Cette infrastructure – élaborée au prix d'efforts de longue haleine – a permis aux services concernés de collaborer spontanément aux interventions subséquentes à l'attentat à la bombe du marathon.

Voici cinq recommandations à l'intention des services de police tirées de l'attentat à la bombe du marathon de Boston :

  1. Recours à la SGI dans la planification d'événements : Organisation d'événements à l'aide de la gestion des incidents, de façon à favoriser le déroulement sans heurts dans des conditions favorables – et à constituer un cadre pragmatique pour lancer rapidement une intervention efficace dans des conditions défavorables.
  2. Dans l'éventualité d'un incident, organisation d'une intervention fondée sur le SGI : Lorsqu'un incident fâcheux survient lors d'un événement, concevoir une transition rapide à l'état de guerre, en activant une structure de gestion des incidents unifiée pour élaborer et superviser l'intervention.
  3. S'il y a un organisme responsable, la structure de commandement doit néanmoins demeurer horizontale : Le principe clé est le commandement unifié et non monolithique. S'il y a un « premier parmi ses pairs », l'accent doit être placé sur les pairs. En vertu de la doctrine américaine (et du droit américain), le FBI est l'organisme responsable de l'intervention contre tout attentat terroriste. Mais sa capacité opérationnelle est trop limitée pour exécuter le vaste éventail d'interventions nécessaires. Et donner des ordres aux autres organismes (même s'il pourrait en avoir l'autorité, quoique dans de nombreux cas il n'en est rien) n'est pas la meilleure façon d'obtenir le meilleur de l'équipe. Dans le cas du marathon, le FBI a formé, avec les autres organismes, une équipe à la structure relativement horizontale et très efficace.
  4. Effectuer la planification conjointe des événements pour ériger, avec le temps, l'infrastructure de relations et de compréhension qui favorisera la coopération : La structure de gestion des incidents pour planifier et mettre en œuvre les événements favorisera les relations et la compréhension entre les intervenants, ainsi que la connaissance des atouts (et des lacunes) de chacun pour une meilleure coordination.
  5. Élaborer de meilleurs protocoles de micro-commandement : Aborder à l'avance les problèmes de micro-commandement en élaborant de meilleurs protocoles, c.-à-d. établir une structure de commandement interorganisationnel pour les effectifs de divers services réunis en temps de crise. Intégrer une formation sur ces protocoles au programme de perfectionnement des agents et renouveler cette formation pratique tout au long de leur carrière.

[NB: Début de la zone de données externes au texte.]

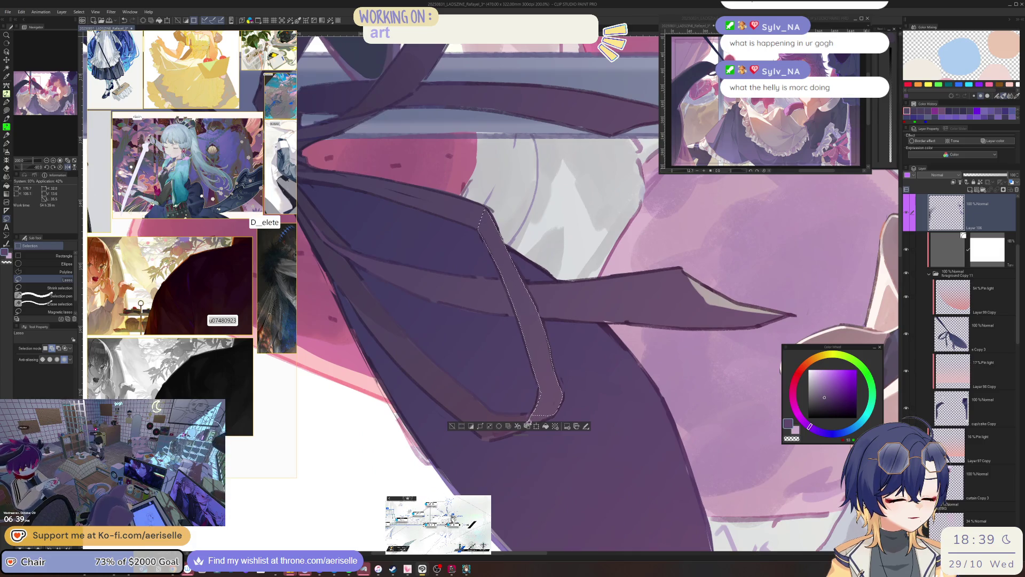
drag(559, 391, 566, 381)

L'intervention lancée après l'attentat du marathon de Boston illustre avec éloquence une démarche de coordination efficace en situation de crise, mais cette aptitude ne doit pas être considérée comme garantie ni fortuite. L'efficacité des mesures déployées à Boston résulte d'un travail assidu de plusieurs années. N'importe quelle collectivité peut élaborer l'infrastructure et les capacités de produire une telle intervention, mais toutes ne l'ont pas fait. La démarche de Boston constitue un exemple d'intervention spontanée – et montre comment se préparer pour développer cette capacité.

Herman B. Leonard est professeur de gestion publique et co-directeur de faculté du programme de leadership en situation de crise.

Christine M. Cole est directrice exécutive du programme de politique et de gestion en justice pénale.

Arnold M. Howitt est directeur exécutif de l'Ash Centre for Democratic Governance et co-directeur de faculté du programme de leadership en situation de crise.

Les auteurs remercient l'International Centre for Sport Security pour son soutien aux recherches nécessaires à la rédaction de ce document.